My first exposure to ancients gaming was the old Tabletop Games Micro Ancient game. This was part of the Micro Warfare series that covered warfare from the ancients period through to WW1 naval. It came in an A5 sized ziplock bag and contained a simple rules set and two army cards to cut out and use. The base game modelled a battle from the Punic Wars. The two army cards were a Republican Roman army of around 22000 men and a Carthaginian army of around 30000 men. You had to cut out the unit counters and could then play games on any flat surface. Terrain would generally be templates cut from card. The cool thing was that this set was cheap enough to be affordable, and that here was a supplement with Normans, Saxons (Anglo-Danish really) and (most importantly of all) Vikings.

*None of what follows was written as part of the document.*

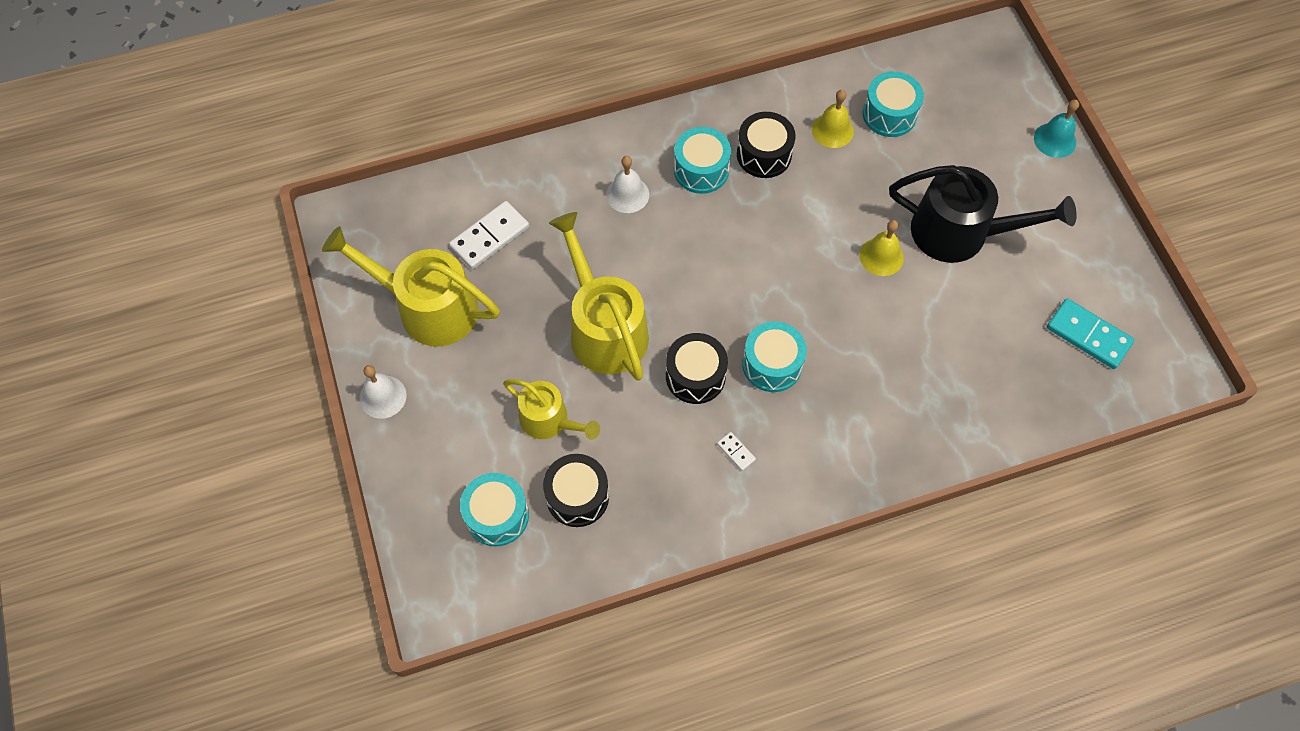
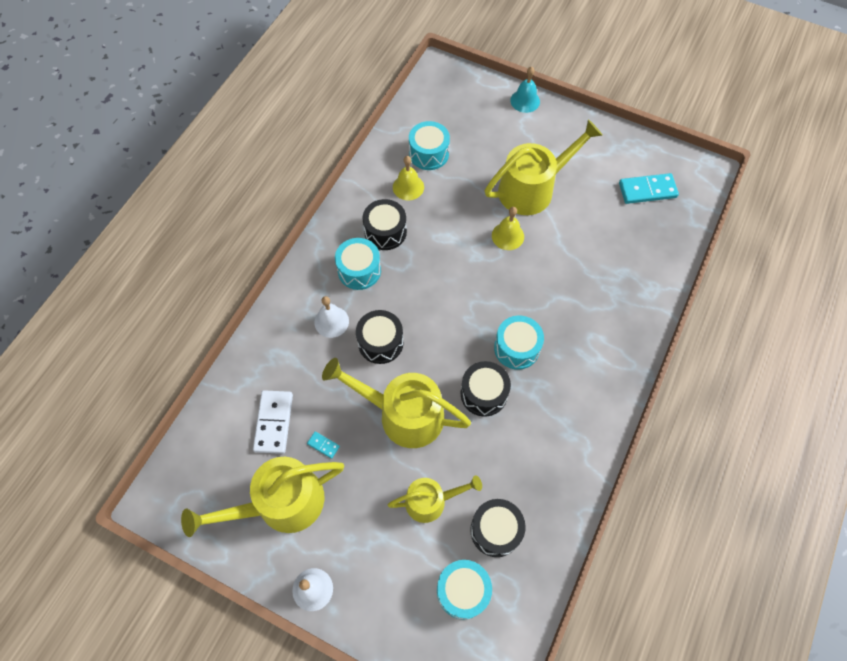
camera: 45 degrees left, 0 degrees up
white domino [717,432,756,471] -> none
black watering can [889,165,1077,263] -> yellow watering can [485,119,603,215]
none -> turquoise domino [307,431,340,459]
none -> black drum [356,310,404,364]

Just the ticket for a cash-strapped youth.

Romans (purple) versus Carthaginians (red)

The rules required you to track actual losses in each unit, so the unit counters had unique identifiers for every counter and you needed a roster to track these things. I know I tried the game a couple of times as a teenager around 1980 or so, but I cannot remember what I thought of it. I have vague recollections of being a bit confused about things because I was not an experienced gamer at that time. That confusion probably led to the game being put away. I also have no idea what happened to my copy of the game. I may have traded it away or it may have been destroyed or lost as a result of the various vicissitudes of life. Either way, I no longer have my original copy.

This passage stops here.